## DO THIS:
Rewrite the listing below, swapping every occurrence of "darktable history" for "edit history" and keeping everything else the same.

[Saved entries]
━━━━━━

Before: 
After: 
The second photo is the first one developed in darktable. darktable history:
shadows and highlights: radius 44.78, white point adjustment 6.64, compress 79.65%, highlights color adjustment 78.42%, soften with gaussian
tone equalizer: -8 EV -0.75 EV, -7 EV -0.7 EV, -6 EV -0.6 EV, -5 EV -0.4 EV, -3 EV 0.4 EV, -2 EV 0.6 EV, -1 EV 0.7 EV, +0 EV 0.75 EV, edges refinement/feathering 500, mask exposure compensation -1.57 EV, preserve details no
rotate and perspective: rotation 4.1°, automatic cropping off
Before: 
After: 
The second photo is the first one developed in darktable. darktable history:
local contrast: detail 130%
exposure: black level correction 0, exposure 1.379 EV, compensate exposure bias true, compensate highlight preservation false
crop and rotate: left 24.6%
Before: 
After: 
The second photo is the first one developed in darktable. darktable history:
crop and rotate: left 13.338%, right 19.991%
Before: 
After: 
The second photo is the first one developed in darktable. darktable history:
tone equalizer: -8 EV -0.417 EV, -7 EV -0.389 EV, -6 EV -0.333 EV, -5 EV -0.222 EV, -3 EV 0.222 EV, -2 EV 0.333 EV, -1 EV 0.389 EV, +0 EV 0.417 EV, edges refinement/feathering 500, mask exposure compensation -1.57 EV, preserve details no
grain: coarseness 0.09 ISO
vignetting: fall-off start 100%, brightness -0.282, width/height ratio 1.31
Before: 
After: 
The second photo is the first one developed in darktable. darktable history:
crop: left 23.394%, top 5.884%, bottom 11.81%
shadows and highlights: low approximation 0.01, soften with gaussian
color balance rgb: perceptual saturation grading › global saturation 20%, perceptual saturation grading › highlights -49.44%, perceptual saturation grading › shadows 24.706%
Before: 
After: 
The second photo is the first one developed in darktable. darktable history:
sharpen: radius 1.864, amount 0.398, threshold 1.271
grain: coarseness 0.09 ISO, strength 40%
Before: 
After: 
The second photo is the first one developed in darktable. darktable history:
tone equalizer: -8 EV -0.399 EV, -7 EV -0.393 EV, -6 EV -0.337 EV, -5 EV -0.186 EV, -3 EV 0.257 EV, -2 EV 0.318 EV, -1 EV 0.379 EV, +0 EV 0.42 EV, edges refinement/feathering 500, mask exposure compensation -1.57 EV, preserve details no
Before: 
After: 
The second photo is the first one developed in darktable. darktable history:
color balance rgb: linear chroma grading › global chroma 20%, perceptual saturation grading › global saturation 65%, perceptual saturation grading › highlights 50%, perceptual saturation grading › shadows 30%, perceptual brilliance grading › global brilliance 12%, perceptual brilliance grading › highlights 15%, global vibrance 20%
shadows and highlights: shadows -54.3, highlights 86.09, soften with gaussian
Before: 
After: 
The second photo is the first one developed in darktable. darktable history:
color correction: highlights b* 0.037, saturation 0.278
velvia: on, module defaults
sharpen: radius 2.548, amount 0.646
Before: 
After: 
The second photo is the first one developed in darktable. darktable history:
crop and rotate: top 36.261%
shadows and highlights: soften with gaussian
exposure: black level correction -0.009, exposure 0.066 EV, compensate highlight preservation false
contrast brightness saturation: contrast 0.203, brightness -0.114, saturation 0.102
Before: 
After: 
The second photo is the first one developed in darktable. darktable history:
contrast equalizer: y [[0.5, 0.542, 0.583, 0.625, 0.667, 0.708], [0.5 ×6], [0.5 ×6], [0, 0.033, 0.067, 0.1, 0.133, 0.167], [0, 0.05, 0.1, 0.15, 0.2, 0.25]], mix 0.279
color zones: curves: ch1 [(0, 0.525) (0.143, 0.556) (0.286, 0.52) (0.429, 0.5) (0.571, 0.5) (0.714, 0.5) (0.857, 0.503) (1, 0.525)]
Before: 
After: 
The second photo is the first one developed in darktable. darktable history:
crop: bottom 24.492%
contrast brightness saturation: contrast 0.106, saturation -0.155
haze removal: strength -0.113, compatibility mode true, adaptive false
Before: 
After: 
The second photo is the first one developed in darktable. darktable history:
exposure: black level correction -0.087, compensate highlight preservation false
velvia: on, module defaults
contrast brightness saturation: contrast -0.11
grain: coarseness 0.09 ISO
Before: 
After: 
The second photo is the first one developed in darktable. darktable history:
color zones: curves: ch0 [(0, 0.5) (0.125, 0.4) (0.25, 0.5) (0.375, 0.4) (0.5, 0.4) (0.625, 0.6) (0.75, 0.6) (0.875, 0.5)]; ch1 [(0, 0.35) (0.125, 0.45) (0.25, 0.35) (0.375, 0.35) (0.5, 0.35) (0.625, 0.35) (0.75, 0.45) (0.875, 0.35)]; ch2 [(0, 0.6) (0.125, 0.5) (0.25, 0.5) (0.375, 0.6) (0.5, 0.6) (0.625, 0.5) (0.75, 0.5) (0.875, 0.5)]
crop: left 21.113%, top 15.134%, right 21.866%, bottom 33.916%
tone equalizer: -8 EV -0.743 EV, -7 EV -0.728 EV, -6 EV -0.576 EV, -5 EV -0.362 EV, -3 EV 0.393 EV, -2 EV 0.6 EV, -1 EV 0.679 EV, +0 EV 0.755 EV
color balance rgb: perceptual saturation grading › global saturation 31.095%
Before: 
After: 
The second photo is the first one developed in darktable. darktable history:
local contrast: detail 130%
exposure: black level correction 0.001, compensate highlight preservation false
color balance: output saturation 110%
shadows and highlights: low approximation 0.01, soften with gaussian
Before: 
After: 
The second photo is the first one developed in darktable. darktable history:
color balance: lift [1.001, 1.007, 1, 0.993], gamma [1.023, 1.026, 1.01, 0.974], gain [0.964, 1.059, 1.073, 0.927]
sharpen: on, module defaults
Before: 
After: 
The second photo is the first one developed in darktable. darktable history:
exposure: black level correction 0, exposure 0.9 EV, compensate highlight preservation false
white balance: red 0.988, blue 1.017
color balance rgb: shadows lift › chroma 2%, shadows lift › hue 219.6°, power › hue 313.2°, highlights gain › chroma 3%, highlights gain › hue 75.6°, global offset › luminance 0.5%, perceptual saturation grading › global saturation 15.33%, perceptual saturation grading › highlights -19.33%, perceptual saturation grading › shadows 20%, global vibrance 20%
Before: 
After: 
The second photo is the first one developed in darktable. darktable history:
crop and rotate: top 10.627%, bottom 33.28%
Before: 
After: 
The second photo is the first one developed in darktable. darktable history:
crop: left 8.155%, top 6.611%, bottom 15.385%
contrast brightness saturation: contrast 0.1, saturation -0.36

━━━━━━

## SOLUTION FOR THIS EXERCISE:
Before: 
After: 
The second photo is the first one developed in darktable. edit history:
shadows and highlights: radius 44.78, white point adjustment 6.64, compress 79.65%, highlights color adjustment 78.42%, soften with gaussian
tone equalizer: -8 EV -0.75 EV, -7 EV -0.7 EV, -6 EV -0.6 EV, -5 EV -0.4 EV, -3 EV 0.4 EV, -2 EV 0.6 EV, -1 EV 0.7 EV, +0 EV 0.75 EV, edges refinement/feathering 500, mask exposure compensation -1.57 EV, preserve details no
rotate and perspective: rotation 4.1°, automatic cropping off
Before: 
After: 
The second photo is the first one developed in darktable. edit history:
local contrast: detail 130%
exposure: black level correction 0, exposure 1.379 EV, compensate exposure bias true, compensate highlight preservation false
crop and rotate: left 24.6%
Before: 
After: 
The second photo is the first one developed in darktable. edit history:
crop and rotate: left 13.338%, right 19.991%
Before: 
After: 
The second photo is the first one developed in darktable. edit history:
tone equalizer: -8 EV -0.417 EV, -7 EV -0.389 EV, -6 EV -0.333 EV, -5 EV -0.222 EV, -3 EV 0.222 EV, -2 EV 0.333 EV, -1 EV 0.389 EV, +0 EV 0.417 EV, edges refinement/feathering 500, mask exposure compensation -1.57 EV, preserve details no
grain: coarseness 0.09 ISO
vignetting: fall-off start 100%, brightness -0.282, width/height ratio 1.31
Before: 
After: 
The second photo is the first one developed in darktable. edit history:
crop: left 23.394%, top 5.884%, bottom 11.81%
shadows and highlights: low approximation 0.01, soften with gaussian
color balance rgb: perceptual saturation grading › global saturation 20%, perceptual saturation grading › highlights -49.44%, perceptual saturation grading › shadows 24.706%
Before: 
After: 
The second photo is the first one developed in darktable. edit history:
sharpen: radius 1.864, amount 0.398, threshold 1.271
grain: coarseness 0.09 ISO, strength 40%
Before: 
After: 
The second photo is the first one developed in darktable. edit history:
tone equalizer: -8 EV -0.399 EV, -7 EV -0.393 EV, -6 EV -0.337 EV, -5 EV -0.186 EV, -3 EV 0.257 EV, -2 EV 0.318 EV, -1 EV 0.379 EV, +0 EV 0.42 EV, edges refinement/feathering 500, mask exposure compensation -1.57 EV, preserve details no
Before: 
After: 
The second photo is the first one developed in darktable. edit history:
color balance rgb: linear chroma grading › global chroma 20%, perceptual saturation grading › global saturation 65%, perceptual saturation grading › highlights 50%, perceptual saturation grading › shadows 30%, perceptual brilliance grading › global brilliance 12%, perceptual brilliance grading › highlights 15%, global vibrance 20%
shadows and highlights: shadows -54.3, highlights 86.09, soften with gaussian
Before: 
After: 
The second photo is the first one developed in darktable. edit history:
color correction: highlights b* 0.037, saturation 0.278
velvia: on, module defaults
sharpen: radius 2.548, amount 0.646
Before: 
After: 
The second photo is the first one developed in darktable. edit history:
crop and rotate: top 36.261%
shadows and highlights: soften with gaussian
exposure: black level correction -0.009, exposure 0.066 EV, compensate highlight preservation false
contrast brightness saturation: contrast 0.203, brightness -0.114, saturation 0.102
Before: 
After: 
The second photo is the first one developed in darktable. edit history:
contrast equalizer: y [[0.5, 0.542, 0.583, 0.625, 0.667, 0.708], [0.5 ×6], [0.5 ×6], [0, 0.033, 0.067, 0.1, 0.133, 0.167], [0, 0.05, 0.1, 0.15, 0.2, 0.25]], mix 0.279
color zones: curves: ch1 [(0, 0.525) (0.143, 0.556) (0.286, 0.52) (0.429, 0.5) (0.571, 0.5) (0.714, 0.5) (0.857, 0.503) (1, 0.525)]
Before: 
After: 
The second photo is the first one developed in darktable. edit history:
crop: bottom 24.492%
contrast brightness saturation: contrast 0.106, saturation -0.155
haze removal: strength -0.113, compatibility mode true, adaptive false
Before: 
After: 
The second photo is the first one developed in darktable. edit history:
exposure: black level correction -0.087, compensate highlight preservation false
velvia: on, module defaults
contrast brightness saturation: contrast -0.11
grain: coarseness 0.09 ISO
Before: 
After: 
The second photo is the first one developed in darktable. edit history:
color zones: curves: ch0 [(0, 0.5) (0.125, 0.4) (0.25, 0.5) (0.375, 0.4) (0.5, 0.4) (0.625, 0.6) (0.75, 0.6) (0.875, 0.5)]; ch1 [(0, 0.35) (0.125, 0.45) (0.25, 0.35) (0.375, 0.35) (0.5, 0.35) (0.625, 0.35) (0.75, 0.45) (0.875, 0.35)]; ch2 [(0, 0.6) (0.125, 0.5) (0.25, 0.5) (0.375, 0.6) (0.5, 0.6) (0.625, 0.5) (0.75, 0.5) (0.875, 0.5)]
crop: left 21.113%, top 15.134%, right 21.866%, bottom 33.916%
tone equalizer: -8 EV -0.743 EV, -7 EV -0.728 EV, -6 EV -0.576 EV, -5 EV -0.362 EV, -3 EV 0.393 EV, -2 EV 0.6 EV, -1 EV 0.679 EV, +0 EV 0.755 EV
color balance rgb: perceptual saturation grading › global saturation 31.095%
Before: 
After: 
The second photo is the first one developed in darktable. edit history:
local contrast: detail 130%
exposure: black level correction 0.001, compensate highlight preservation false
color balance: output saturation 110%
shadows and highlights: low approximation 0.01, soften with gaussian
Before: 
After: 
The second photo is the first one developed in darktable. edit history:
color balance: lift [1.001, 1.007, 1, 0.993], gamma [1.023, 1.026, 1.01, 0.974], gain [0.964, 1.059, 1.073, 0.927]
sharpen: on, module defaults
Before: 
After: 
The second photo is the first one developed in darktable. edit history:
exposure: black level correction 0, exposure 0.9 EV, compensate highlight preservation false
white balance: red 0.988, blue 1.017
color balance rgb: shadows lift › chroma 2%, shadows lift › hue 219.6°, power › hue 313.2°, highlights gain › chroma 3%, highlights gain › hue 75.6°, global offset › luminance 0.5%, perceptual saturation grading › global saturation 15.33%, perceptual saturation grading › highlights -19.33%, perceptual saturation grading › shadows 20%, global vibrance 20%
Before: 
After: 
The second photo is the first one developed in darktable. edit history:
crop and rotate: top 10.627%, bottom 33.28%
Before: 
After: 
The second photo is the first one developed in darktable. edit history:
crop: left 8.155%, top 6.611%, bottom 15.385%
contrast brightness saturation: contrast 0.1, saturation -0.36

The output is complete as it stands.